If you don't have all the ingredients, or don't like the taste of something, it is easy to substitute it for something else or leave it out altogether.

The spices and fresh herbs allow a lot of variations and the basic elements (meat, pulses, vegetables) are usually interchangeable. "This makes recipes easy and should encourage anyone to try their hand at making soup," says Massanés.

2. Sustainability and thrift

Everything can go into a soup: the chicken carcasses, fish heads and bones, giblets, less-than-fresh vegetables, left-over pulses and even stale bread. "Soups are anti-waste," he says.

3. Variety

Even if you're not a fan of soup there are so many different varieties that you can't hate them all.

Made with meat, vegetables, pulses, served cold, served hot, creamy textures, with pasta, more or less chunky, sweet and sour, spicy... it's impossible to not find one (at least) to your taste.

4. 'Healing' power

In all cultures soups are attributed with both a healing and a preventive power.

"In China and Al-Andalus, recipe books from centuries ago proclaim their medicinal properties," says Massanés, adding, however, that science hasn't yet confirmed the claims.

Soup certainly hydrates because of its high water content and it contains many healthy elements infused from the ingredients such as salts, minerals and valuable proteins. For an example: the cooking water from chickpeas has enough protein to make a vegan mayonnaise.

Soup has traditionally been fed to the sick. In fact, the term restaurant - the first modern style ones opened around 1770 in Paris - derives from the French 'restauration', which means, in this context, a hot and restorative drink.

In these establishments they served broths and consommés "for the body and the soul" as something medicinal.

5. Concentrated flavour

"Biologically, we are adapted to perceive the taste of broths and soups as good for us," says the manager of Fundación Alícia, Toni Massanés.

Japanese miso soup, with a lot of umami (that intense taste so difficult to explain), the broths of Castile, chicken stock... many are a feast for our taste buds.

6. Soup can help you to slim

"If soups have the fat removed, they are usually highly recommended for weight loss," Massanés argues. Its high water content - which is what defines soup in comparison to a stew or some purées - is satiating. Also it contains fibre.

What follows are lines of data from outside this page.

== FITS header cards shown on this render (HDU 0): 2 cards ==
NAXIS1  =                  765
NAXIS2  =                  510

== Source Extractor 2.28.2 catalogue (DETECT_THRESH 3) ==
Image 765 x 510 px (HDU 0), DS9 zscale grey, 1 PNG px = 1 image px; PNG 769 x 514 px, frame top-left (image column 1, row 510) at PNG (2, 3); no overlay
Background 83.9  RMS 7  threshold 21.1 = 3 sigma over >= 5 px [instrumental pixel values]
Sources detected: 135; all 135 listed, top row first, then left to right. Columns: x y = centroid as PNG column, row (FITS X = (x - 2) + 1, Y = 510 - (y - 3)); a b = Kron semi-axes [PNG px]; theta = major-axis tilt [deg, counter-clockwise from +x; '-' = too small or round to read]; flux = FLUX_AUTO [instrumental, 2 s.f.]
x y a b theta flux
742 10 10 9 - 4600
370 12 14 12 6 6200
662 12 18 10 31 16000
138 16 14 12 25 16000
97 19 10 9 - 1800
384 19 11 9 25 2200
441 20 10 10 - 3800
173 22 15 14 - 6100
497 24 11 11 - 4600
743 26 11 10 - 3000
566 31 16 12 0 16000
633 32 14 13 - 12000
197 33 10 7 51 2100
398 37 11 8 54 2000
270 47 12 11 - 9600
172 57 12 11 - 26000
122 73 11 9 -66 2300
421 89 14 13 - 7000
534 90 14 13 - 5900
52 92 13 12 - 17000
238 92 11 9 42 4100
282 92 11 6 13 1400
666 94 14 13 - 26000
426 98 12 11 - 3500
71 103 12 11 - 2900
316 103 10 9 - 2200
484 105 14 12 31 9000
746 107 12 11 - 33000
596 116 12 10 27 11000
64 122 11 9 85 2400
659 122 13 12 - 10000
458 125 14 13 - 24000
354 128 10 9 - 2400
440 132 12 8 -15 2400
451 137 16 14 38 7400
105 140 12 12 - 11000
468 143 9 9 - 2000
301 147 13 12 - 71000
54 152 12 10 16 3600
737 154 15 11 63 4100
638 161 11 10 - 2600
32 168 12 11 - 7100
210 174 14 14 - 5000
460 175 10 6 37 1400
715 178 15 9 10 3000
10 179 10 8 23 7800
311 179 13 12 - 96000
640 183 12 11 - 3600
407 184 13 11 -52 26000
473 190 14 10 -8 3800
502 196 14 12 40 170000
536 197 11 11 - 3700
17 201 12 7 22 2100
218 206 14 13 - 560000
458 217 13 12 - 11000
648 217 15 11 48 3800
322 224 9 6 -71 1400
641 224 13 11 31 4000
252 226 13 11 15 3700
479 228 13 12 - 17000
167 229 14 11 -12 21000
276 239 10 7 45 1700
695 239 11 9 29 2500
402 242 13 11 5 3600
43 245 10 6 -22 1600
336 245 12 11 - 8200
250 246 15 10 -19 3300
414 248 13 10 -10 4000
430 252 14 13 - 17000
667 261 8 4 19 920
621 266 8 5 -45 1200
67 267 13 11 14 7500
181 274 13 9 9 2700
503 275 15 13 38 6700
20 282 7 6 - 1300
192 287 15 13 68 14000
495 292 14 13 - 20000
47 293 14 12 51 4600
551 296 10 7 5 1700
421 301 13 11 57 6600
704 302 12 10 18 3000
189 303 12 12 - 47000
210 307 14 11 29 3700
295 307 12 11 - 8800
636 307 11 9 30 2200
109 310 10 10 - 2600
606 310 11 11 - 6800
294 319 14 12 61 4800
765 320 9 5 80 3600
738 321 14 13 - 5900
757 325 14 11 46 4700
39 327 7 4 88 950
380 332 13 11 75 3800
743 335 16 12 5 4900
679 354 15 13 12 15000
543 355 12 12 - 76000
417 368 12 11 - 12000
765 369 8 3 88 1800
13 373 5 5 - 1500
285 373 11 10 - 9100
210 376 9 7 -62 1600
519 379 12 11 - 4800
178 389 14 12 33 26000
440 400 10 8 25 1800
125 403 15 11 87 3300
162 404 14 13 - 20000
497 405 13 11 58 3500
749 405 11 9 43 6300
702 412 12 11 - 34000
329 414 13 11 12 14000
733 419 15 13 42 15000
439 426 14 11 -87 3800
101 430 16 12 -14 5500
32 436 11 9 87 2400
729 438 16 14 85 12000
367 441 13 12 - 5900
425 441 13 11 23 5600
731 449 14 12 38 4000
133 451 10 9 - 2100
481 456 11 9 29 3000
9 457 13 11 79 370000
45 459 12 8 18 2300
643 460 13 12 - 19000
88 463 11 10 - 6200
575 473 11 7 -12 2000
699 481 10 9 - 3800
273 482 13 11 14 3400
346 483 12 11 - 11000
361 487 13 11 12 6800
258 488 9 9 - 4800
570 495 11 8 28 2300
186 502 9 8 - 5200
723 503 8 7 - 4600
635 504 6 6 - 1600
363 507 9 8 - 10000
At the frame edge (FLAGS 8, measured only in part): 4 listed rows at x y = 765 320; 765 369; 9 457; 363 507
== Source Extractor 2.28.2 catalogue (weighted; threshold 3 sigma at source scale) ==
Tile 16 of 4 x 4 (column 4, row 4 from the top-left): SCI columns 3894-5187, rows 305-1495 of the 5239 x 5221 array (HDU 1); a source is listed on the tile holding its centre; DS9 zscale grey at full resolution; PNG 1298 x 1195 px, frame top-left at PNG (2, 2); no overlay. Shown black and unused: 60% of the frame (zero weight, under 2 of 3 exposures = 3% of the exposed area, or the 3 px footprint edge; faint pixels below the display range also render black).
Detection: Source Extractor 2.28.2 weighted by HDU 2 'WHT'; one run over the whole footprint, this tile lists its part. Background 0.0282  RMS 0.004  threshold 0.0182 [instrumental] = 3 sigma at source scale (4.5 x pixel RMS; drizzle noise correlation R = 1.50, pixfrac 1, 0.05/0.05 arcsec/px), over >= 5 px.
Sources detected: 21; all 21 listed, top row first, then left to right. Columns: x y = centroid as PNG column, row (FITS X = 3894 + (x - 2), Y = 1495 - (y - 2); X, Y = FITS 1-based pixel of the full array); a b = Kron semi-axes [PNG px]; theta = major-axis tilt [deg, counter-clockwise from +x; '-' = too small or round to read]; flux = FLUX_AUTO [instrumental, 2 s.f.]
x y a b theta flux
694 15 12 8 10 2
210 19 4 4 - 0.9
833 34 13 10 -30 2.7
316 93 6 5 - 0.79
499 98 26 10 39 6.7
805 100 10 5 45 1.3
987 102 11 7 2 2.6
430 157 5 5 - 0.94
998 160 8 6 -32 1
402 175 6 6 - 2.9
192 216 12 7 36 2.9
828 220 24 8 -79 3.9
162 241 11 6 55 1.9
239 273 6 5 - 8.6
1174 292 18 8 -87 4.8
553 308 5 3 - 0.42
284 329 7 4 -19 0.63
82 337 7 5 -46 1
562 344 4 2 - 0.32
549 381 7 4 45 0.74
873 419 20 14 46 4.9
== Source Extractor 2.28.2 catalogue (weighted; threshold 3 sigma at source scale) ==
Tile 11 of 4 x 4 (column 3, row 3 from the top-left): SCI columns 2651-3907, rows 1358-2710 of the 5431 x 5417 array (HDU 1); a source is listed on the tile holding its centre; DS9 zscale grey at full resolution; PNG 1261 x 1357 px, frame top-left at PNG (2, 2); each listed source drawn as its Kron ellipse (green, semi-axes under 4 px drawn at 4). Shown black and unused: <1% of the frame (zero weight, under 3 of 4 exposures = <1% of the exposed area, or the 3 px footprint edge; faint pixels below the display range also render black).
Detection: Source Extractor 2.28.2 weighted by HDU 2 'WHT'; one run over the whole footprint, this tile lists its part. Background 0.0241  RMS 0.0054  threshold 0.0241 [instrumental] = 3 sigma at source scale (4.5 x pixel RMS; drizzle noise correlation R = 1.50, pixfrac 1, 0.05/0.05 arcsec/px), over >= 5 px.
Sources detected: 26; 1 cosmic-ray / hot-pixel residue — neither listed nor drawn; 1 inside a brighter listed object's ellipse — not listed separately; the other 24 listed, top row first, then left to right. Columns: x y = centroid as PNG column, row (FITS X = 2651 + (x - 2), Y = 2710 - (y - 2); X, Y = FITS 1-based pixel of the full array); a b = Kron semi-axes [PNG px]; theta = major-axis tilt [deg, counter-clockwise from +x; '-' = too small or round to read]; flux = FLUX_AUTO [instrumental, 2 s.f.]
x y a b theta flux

7. Suitable for 'lazy' people

Lack of time is one of the excuses for not making soup. In the book there are tricks and short cuts for everything. You can cook them over the weekend for the week ahead, use a pressure cooker or use frozen stock as a base. And why not use a shop-bought stock to which you can add the other ingredients to save time?

8. Comfort food

Eating soup makes us feel good and it warms us up. That is why it is one of the so-called comfort foods that make us happy inside and sometimes bring back fond memories. "For me, soups remind me of one my grandmother used to make which contained breadcrumbs, ground almonds and small pieces of meat," added Massanés.

9. For lovers of the exotic

For those who like ethnic foods, soups are just the thing. The book lists easy recipes from all continents that have recognisable flavours of their cuisine. "I love Thai hot and sour soup," he says.

10. No bugs

Although there are cold soups, the most common are those that have been boiled for a while.

"All the bacteria disappears," explains Massanés. "The water quality nowadays is very good but in olden times it wasn't. Soup, once it was boiled, became safe to eat."